Description

In Western thinking, particularly in natural science, human-environmental relationships are conceptualized as natural objects related in space. This approach has been termed ‘science of seeing’ which is most rigorously exemplified by physics (Pearl, 2000). Within the natural sciences, environmental studies are perceived as applied sciences only.

Recently, humans have become experts how to perceive themselves in space. Starting from the Renaissance invention of spatial perspective, to the routine use of satellite images in Google earth, many have learned today how to cope with distortions of spatial perception; models of spatial perspective have become entirely implicit. At the beginning of the era of modern sciences, the question of where human observers and the earth were located in the universe was a hotly debated issue. Today, we know how to read (and make) pictures of any size of objects, even of the whole of Africa or the globe, and that at arbitrary spatial distances.

The second way of perceiving the world from a modeling perspective has been termed ‘art of doing (Pearl, 2000). It corresponds with notions of dwelling in anthropology (Ingold, 2011). In the project, we use ecosystem management traditions such as nomadism, pastoralism, or agriculture as examples. The ‘art of doing’-approach is hardly formalized. We want to test, whether the difference between the ‘science of seeing’ and the ‘art of doing’-approaches has historical rather than logical or factual reasons. Do temporal perceptions (of history and especially future) need similar corrections for their (temporal) distortions like those which are routine for spatial perceptions?

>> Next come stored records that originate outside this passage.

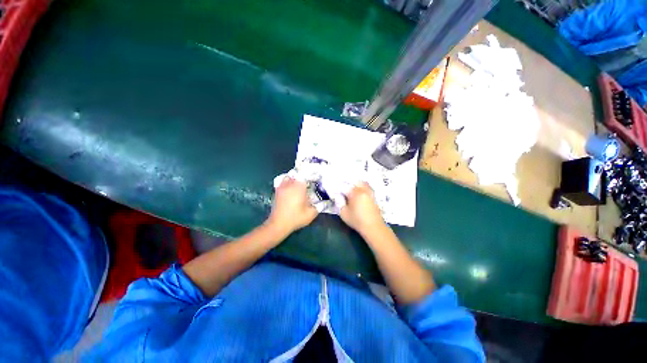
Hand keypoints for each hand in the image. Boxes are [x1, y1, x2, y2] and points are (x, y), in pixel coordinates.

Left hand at [267, 177, 318, 235]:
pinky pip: (283, 181)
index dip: (312, 175)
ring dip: (295, 179)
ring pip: (290, 176)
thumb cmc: (296, 218)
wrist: (278, 224)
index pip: (306, 175)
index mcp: (299, 187)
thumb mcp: (311, 214)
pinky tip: (291, 188)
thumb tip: (327, 202)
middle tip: (310, 183)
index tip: (317, 179)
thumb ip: (320, 206)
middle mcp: (290, 184)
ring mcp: (282, 186)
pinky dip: (288, 182)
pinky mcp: (277, 191)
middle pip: (298, 174)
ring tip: (300, 184)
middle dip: (304, 177)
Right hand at [340, 182, 385, 234]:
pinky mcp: (373, 197)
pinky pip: (367, 188)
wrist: (374, 227)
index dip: (338, 187)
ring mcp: (369, 193)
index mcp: (355, 193)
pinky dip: (362, 187)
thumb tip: (337, 196)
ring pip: (362, 183)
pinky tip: (358, 192)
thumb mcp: (344, 213)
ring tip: (351, 188)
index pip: (344, 186)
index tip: (334, 190)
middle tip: (342, 186)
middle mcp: (363, 190)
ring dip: (356, 184)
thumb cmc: (357, 220)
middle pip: (355, 181)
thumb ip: (339, 203)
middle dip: (348, 182)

Today, many see themselves in a special role with respect to environmental history. Since the campaigns of Prof. B. Grzimek for the Serengeti, some Europeans feel responsible to preserve African ecosystems. The current epoch has even been renamed as Anthropocene, because humans today inevitably shape their local and global environment (Crutzen, 2002). It is evident, that the perception of the human role in environmental history depends heavily on models: of climate change or of the autonomous dynamics of ecosystems. The project will inspect several instances of such models, confronting those used by stakeholders in Africa (categorized by the project as appropriation) with occidental perceptions (categorized as conservation). We are particularly interested to find out how different models and their encounters distort the respective perceptions of time. We conjecture that all stakeholders of nature are in need of corresponding routines to cope with potentially temporal distortions, i.e. they need to know how to read historical or future events, and that at arbitrary temporal distances.

As a starting point of identifying and classifying implicit models of the history and future of ‘nature’ we use a classification of “ethno-cosmologies” from (Descola, 2005). Case studies will be firstly national parks in Africa, where we assume divergent models to clash; secondly, the appropriation of the climate change discourse in Africa, where we assume to find divergent underlying models. These investigations are cooperating with the DFG project “economy of sacred space” (U. Berner).

 

References:

Crutzen, Paul J (2002). “Geology of mankind”. In: Nature 415.6867, pp. 23–23.
Descola, Philippe (2005). Par-del`a nature et culture. Gallimard Paris.
Ingold, Tim (2011). Being alive. Taylor & Francis.
Pearl, J. (2000). Causality: models, reasoning, and inference. Vol. 47. Cambridge Univ Press.